Jeff Burton and his sponsor, AT&T, have signed contract extensions with Richard Childress Racing that ensure they will remain together for the foreseeable future. No terms of the deal were released.
AT&T, formerly known as Cingular Wireless, has sponsored a Nextel Cup team for 10 years, and is in its sixth season with RCR's No. 31 Chevrolet. Burton began driving the car in 2005, and has two wins, four poles, 15 top-five and 33 top-10 finishes in 85 races.
The news was not all good for AT&T this weekend, though, as NASCAR filed a $100 million counter claim against the company yesterday, accusing them of interfering with its exclusive sponsorship agreement with Nextel.
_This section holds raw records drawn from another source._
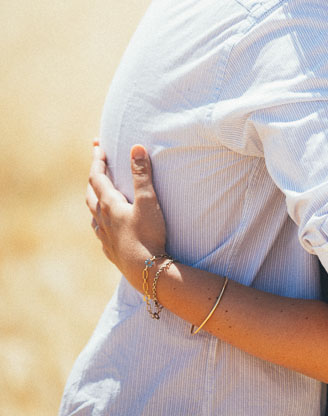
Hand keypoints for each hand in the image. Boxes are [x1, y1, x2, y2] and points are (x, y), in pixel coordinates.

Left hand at [87, 142, 168, 281]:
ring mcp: (104, 235)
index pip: (97, 177)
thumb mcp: (148, 201)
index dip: (97, 160)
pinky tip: (105, 226)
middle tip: (97, 164)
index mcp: (109, 204)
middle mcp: (101, 218)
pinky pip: (100, 231)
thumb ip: (142, 174)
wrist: (145, 270)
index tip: (97, 145)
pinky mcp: (110, 249)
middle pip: (90, 193)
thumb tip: (136, 147)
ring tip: (99, 195)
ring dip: (94, 200)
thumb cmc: (148, 234)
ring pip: (93, 214)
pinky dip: (100, 221)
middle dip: (93, 176)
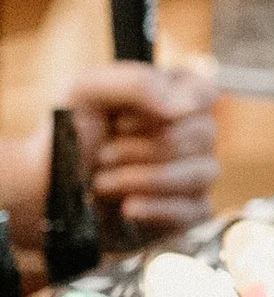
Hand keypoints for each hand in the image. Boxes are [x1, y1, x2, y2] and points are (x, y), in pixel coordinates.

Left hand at [68, 61, 219, 236]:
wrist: (44, 190)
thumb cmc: (66, 136)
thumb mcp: (86, 91)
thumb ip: (136, 83)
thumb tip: (185, 106)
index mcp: (172, 97)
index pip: (206, 93)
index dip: (172, 107)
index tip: (124, 122)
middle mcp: (189, 135)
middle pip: (204, 134)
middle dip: (145, 148)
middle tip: (104, 154)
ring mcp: (191, 175)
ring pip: (201, 173)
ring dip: (145, 178)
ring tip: (103, 183)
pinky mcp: (186, 212)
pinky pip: (196, 210)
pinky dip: (158, 208)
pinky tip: (128, 208)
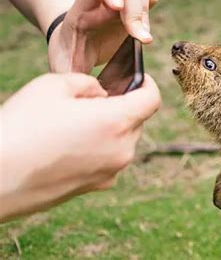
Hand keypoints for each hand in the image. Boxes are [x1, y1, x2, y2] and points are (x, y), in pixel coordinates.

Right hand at [0, 73, 159, 221]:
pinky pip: (109, 159)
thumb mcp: (53, 85)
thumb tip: (102, 94)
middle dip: (124, 105)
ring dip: (111, 127)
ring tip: (77, 122)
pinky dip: (101, 147)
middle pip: (137, 120)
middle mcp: (122, 150)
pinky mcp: (97, 186)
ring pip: (123, 140)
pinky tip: (70, 144)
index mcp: (117, 121)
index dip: (148, 84)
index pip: (152, 99)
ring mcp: (111, 172)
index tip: (139, 78)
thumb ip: (88, 83)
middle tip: (96, 98)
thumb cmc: (22, 126)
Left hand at [48, 0, 159, 72]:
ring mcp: (121, 2)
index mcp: (83, 10)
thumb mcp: (64, 67)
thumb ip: (73, 78)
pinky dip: (153, 0)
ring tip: (144, 39)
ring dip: (146, 13)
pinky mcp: (133, 8)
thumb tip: (91, 94)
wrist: (71, 46)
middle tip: (143, 40)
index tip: (117, 7)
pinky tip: (148, 23)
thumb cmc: (68, 57)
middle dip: (137, 13)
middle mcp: (104, 1)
The suit asks that NASCAR be allowed to remove AT&T -- and all telecommunications companies other than Nextel – from the Nextel Cup Series, beginning in 2008.
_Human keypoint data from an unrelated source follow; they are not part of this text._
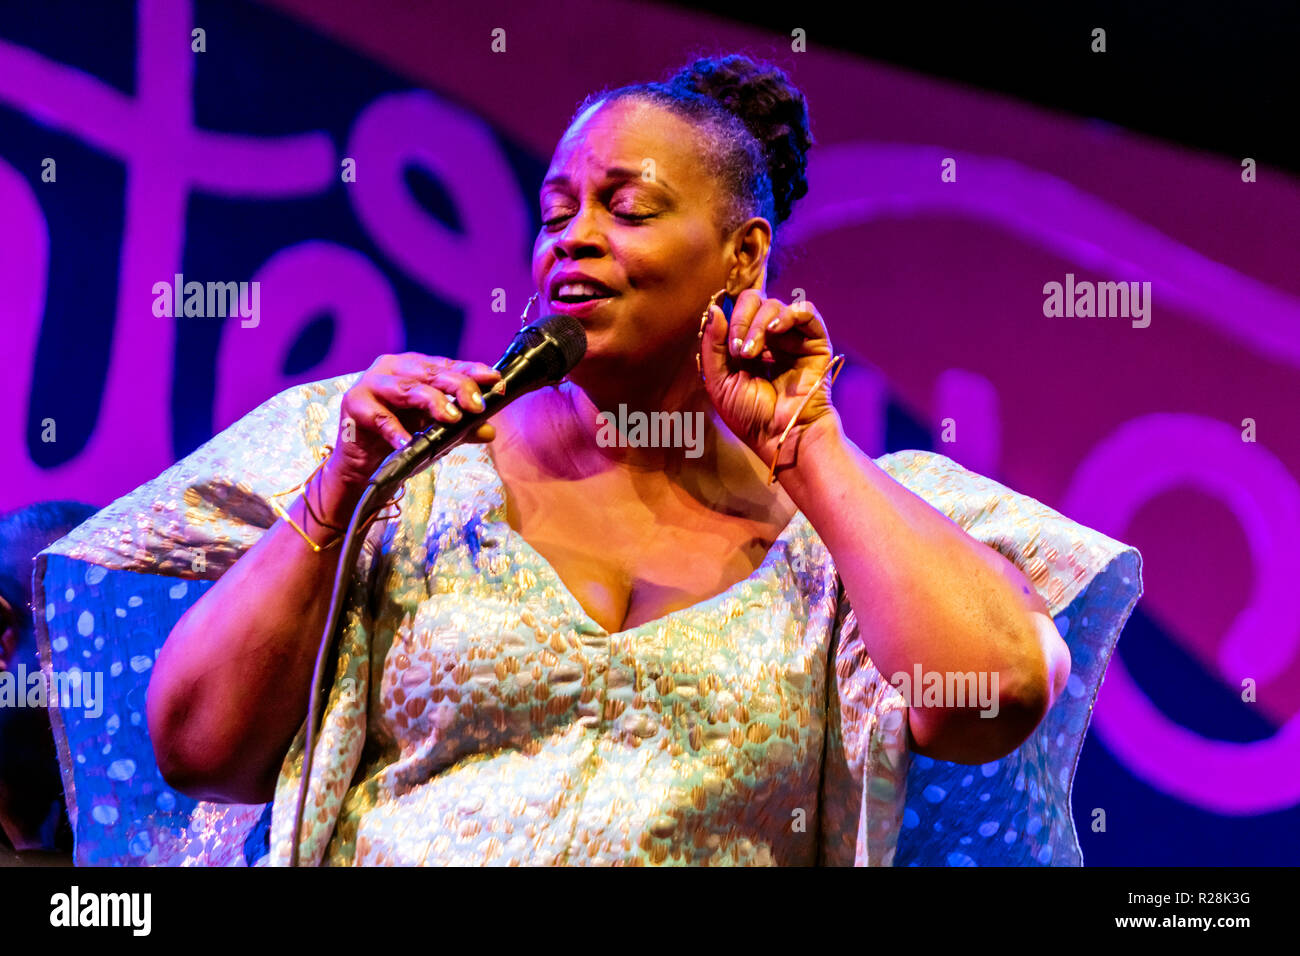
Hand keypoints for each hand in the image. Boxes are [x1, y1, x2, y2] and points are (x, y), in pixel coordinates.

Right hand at [321, 352, 500, 506]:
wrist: (363, 462)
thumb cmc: (400, 437)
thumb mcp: (435, 433)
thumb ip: (460, 429)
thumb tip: (488, 431)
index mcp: (415, 367)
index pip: (447, 365)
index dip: (472, 371)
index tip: (495, 381)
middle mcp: (393, 368)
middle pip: (430, 373)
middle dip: (457, 387)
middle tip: (477, 406)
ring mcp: (371, 382)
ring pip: (407, 389)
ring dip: (432, 402)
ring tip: (452, 418)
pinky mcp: (354, 403)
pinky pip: (379, 417)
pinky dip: (396, 430)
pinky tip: (408, 443)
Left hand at [699, 281, 838, 473]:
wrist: (781, 435)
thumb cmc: (750, 416)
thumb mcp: (719, 382)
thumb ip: (713, 346)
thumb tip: (715, 309)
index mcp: (748, 345)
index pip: (737, 311)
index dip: (729, 319)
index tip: (728, 348)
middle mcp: (771, 338)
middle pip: (755, 301)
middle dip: (741, 320)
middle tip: (740, 350)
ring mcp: (794, 339)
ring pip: (776, 305)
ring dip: (759, 324)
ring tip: (752, 352)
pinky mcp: (816, 342)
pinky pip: (806, 311)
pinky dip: (789, 313)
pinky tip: (775, 331)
NASCAR alleges breach of contract, fraud, misrepresentation, and conspiracy to aid and abet wrongful interference with Nextel’s contract to serve as title sponsor of the series. The sanctioning body claims that Nextel enjoys exclusivity as part of its 10-year, $700 million sponsorship, but U.S. District Judge Marvin Shoob issued a preliminary injunction last month that allows Cingular logos to appear on Jeff Burton’s car. He also barred NASCAR from interfering with AT&T's status as primary sponsor of the car.
NASCAR alleges that AT&T and Cingular breached their contract with NASCAR by refusing to abide by NASCAR rules. The filing stated in part, "Cingular’s refusal to follow NASCAR rules and accept NASCARs denial of this paint scheme, and the filing of this lawsuit, has undermined NASCARs authority as the sanctioning body of stock car auto racing.”